• 06-14-2010
kraghavan
Hi all, Im trying to learn radix sorting here. I found this nice sample code. While trying to undestand the code i have a few doubts.
Can you explain what the coder has done?
Code:

```#include <iostream.h> #include <stdlib.h> #include <string.h> void radix (int byte, long N, long *source, long *dest) {   long count[256];   long index[256];   memset (count, 0, sizeof (count));   for ( int i=0; i<N; i++ ) count[((source[i])>>(byte*8))&0xff]++;   index[0]=0;   for ( i=1; i<256; i++ ) index[i]=index[i-1]+count[i-1];   for ( i=0; i<N; i++ ) dest[index[((source[i])>>(byte*8))&0xff]++] = source[i]; // Doubt 1. } void radixsort (long *source, long *temp, long N) {   radix (0, N, source, temp);   radix (1, N, temp, source);   radix (2, N, source, temp);   radix (3, N, temp, source); } void make_random (long *data, long N) {   for ( int i=0; i<N; i++ ) data[i]=rand()|(rand()<<16); } long data[100]; long temp[100]; void main (void) {   make_random(data, 100);   radixsort (data, temp, 100);   for ( int i=0; i<100; i++ ) cout << data[i] << '\n'; }```
In function radix i have marked the dount.

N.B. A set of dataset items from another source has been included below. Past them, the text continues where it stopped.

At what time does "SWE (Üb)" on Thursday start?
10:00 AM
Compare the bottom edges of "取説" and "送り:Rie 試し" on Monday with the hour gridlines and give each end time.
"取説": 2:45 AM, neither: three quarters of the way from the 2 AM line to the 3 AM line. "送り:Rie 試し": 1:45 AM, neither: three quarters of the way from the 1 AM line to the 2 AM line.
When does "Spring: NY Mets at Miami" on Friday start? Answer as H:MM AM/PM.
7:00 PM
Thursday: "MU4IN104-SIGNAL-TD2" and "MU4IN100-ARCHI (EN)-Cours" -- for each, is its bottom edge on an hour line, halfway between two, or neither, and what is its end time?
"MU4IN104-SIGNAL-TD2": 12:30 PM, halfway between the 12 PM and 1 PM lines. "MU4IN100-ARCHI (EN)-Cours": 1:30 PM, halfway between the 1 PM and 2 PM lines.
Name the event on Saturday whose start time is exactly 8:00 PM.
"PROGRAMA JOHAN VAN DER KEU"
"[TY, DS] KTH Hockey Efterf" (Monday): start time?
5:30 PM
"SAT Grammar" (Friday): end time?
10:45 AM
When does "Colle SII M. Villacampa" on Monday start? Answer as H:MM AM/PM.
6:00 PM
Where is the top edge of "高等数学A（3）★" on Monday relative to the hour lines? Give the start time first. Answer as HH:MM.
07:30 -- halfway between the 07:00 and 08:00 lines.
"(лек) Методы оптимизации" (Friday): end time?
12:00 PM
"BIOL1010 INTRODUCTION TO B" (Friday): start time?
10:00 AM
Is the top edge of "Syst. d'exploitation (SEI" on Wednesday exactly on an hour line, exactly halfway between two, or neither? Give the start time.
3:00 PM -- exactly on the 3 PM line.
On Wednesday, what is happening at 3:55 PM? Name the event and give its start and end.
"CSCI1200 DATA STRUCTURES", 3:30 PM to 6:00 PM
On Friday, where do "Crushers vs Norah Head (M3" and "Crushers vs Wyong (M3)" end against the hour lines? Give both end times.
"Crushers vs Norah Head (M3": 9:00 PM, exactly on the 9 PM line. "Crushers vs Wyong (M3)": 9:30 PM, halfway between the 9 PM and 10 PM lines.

Can you explain why the coder has used this sentence"?
for ( i=0; i<N; i++ )
{
dest[index[((source[i])>>(byte*8))&0xff]++] = source[i];
}

in particular - whats right shift operator doing and why is & doing here .. which is incremented here?
would help me understand it better
thank
regards
KR
• 06-14-2010
Salem
Why not split it out into several statements?

Code:

```temp = ((source[i])>>(byte*8))&0xff; dest[index[temp]++] = source[i];```
Then you can at least print the sub-expressions and learn what is going on.
• 06-15-2010
kraghavan
thanks i tried that.. all i need to know is how is he sorted the numbers using the shift operators and & instead of using place value notation in this sorting...
i hope you understood what im saying... i would be greatful if some1 explained..
thanks
regards,
KR
• 06-15-2010
Salem
> (source[i])>>(byte*8)

If source[i] contains say 0x12345678, then depending on the value of byte, you would get 0x12, 0x34, 0x56 or 0x78.

The &0xff is to ensure that the result is just one byte.
0x12345678 >> 8 is 0x00123456.
Masking with 0xff leaves you with just 0x56

Exactly how/why this implements a radix sort is another matter.